Un canotto di fibra di vetro si stacca dal molo in Waterford, New York, a pochi metri da un’antenna radio che trasmette dati sulla pressione del flusso idrico. Il gesto è lento: una remata ritmica, misurata, che non cerca la velocità ma il contatto con l’acqua stagnante di un sistema progettato per il traffico mercantile del XIX secolo. Non c’è navigazione a motore, né segnali GPS coerenti; solo una mappa manuale e il senso della direzione che si costruisce giorno dopo giorno.

Il canale Erie non è più un percorso commerciale: ha perso la sua funzione logistica nel 1994. Oggi, l’acqua scorre a una velocità media di 0,8 km/h, troppo lenta per il trasporto merci, ma sufficiente per chi vuole misurare la distanza non in chilometri, ma in pause, in silenzi, in incontri con i vecchi ponti ferroviari che si piegano sopra le tracce di un’altra epoca. Il gesto del rematore non è più una pratica di transito: è una forma di presenza attiva nel territorio.

Il sistema dei blocchi

A ogni lock, il canotto si ferma. Un meccanismo idraulico solleva o abbassa l’acqua in un serbatoio di 18 metri di lunghezza e 5,4 metri di larghezza, con una capacità massima di 200 tonnellate d’acqua per ciclo. Sono 35 sbarramenti, distribuiti su un tratto di 350 km, ognuno dei quali richiede tra i 18 e i 45 minuti per essere attraversato.

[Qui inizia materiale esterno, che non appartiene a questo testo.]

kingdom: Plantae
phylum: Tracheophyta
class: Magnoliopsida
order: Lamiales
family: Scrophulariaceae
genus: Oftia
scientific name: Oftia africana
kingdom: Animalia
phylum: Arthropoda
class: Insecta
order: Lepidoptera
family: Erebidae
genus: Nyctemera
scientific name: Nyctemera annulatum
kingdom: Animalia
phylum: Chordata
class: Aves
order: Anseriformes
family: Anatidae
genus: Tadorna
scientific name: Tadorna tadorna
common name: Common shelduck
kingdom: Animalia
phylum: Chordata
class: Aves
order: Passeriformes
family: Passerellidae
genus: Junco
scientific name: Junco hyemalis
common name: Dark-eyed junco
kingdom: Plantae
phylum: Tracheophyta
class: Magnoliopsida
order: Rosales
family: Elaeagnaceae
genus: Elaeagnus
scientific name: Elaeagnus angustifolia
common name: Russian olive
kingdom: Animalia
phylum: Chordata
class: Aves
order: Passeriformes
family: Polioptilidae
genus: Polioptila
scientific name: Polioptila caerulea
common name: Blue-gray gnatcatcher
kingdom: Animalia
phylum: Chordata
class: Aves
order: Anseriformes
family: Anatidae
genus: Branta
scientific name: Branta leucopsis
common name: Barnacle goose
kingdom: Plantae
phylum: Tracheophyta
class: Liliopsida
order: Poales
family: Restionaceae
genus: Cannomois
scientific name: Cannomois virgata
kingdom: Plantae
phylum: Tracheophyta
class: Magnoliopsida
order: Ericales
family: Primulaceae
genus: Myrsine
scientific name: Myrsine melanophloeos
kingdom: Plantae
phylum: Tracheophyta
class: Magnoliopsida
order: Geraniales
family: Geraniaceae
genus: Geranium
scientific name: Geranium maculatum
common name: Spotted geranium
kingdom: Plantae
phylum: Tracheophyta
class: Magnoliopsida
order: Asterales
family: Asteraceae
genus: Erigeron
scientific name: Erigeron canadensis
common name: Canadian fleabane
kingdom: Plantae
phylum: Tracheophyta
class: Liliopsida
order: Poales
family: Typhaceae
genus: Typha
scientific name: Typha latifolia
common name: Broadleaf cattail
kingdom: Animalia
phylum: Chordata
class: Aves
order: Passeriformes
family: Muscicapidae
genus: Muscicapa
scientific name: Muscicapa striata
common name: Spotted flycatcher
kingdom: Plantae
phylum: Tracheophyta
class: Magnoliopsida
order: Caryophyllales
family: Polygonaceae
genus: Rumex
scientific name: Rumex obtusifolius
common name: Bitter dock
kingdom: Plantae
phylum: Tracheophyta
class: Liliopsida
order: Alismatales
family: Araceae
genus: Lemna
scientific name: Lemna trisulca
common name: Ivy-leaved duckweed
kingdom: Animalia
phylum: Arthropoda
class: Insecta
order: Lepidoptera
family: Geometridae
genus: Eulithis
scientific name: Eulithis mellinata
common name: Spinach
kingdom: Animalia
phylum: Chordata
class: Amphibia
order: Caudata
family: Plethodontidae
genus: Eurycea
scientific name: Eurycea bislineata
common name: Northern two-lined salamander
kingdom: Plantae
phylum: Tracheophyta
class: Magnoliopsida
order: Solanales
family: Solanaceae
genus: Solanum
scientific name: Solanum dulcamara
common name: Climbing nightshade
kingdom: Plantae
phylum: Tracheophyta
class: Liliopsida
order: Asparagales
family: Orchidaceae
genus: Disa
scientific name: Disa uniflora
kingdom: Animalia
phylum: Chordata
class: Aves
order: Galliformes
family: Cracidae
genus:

Questo ritmo non è casuale: il sistema funziona come una macchina temporale. Ogni lock rappresenta un punto di sospensione, un momento in cui la velocità del viaggio si annulla e l’attenzione si sposta dal movimento alla materia. Il canotto non passa attraverso lo sbarramento: ne diventa parte. L’acqua che entra o esce ha il peso specifico di una decisione, il suono del metallo che si chiude è un segnale di chiusura, non di apertura.

La resistenza come gesto

Il percorso di Z Behl e Kim Moloney non è un’escursione. È una mappatura delle vie non ufficiali: rotte che il canale non ha mai dichiarato, ma che la sua stessa struttura fisica rende possibili. Il gesto del paddling diventa un atto di riconoscimento, perché solo chi si muove lentamente può vedere le crepe nel muro della normalità.

La navigazione a remi non è una scelta estetica: è una pratica di resistenza strutturale. Mentre il sistema idroviario moderno è gestito da algoritmi che ottimizzano i flussi commerciali, il canotto si muove in un’area di disordine controllato — dove la velocità non conta, ma il tempo sì. La manifattura invisibile del passaggio è qui: ogni remata costruisce una nuova cartografia, non di luoghi, ma di possibilità.

La tensione tra memoria e obsolescenza

Il canale Erie ha superato il suo periodo di utilità economica. Il flusso mercantile è stato sostituito da un’altra forma di valore: quello della persistenza fisica. Le strutture non sono state distrutte; sono state abbandonate, ma non cancellate. Ogni lock conserva la sua funzione meccanica, ogni paratoia il suo peso.

Questa obsolescenza non è un fallimento: è una condizione di potenziale. Il sistema può essere riattivato senza nuove costruzioni; basta riconoscere che la sua materia — cemento, metallo, acqua — ha già superato il test del tempo. L’arte di Behl e Moloney non cerca di ripristinare: cerca di vedere ciò che è stato reso invisibile dalla logica della produttività.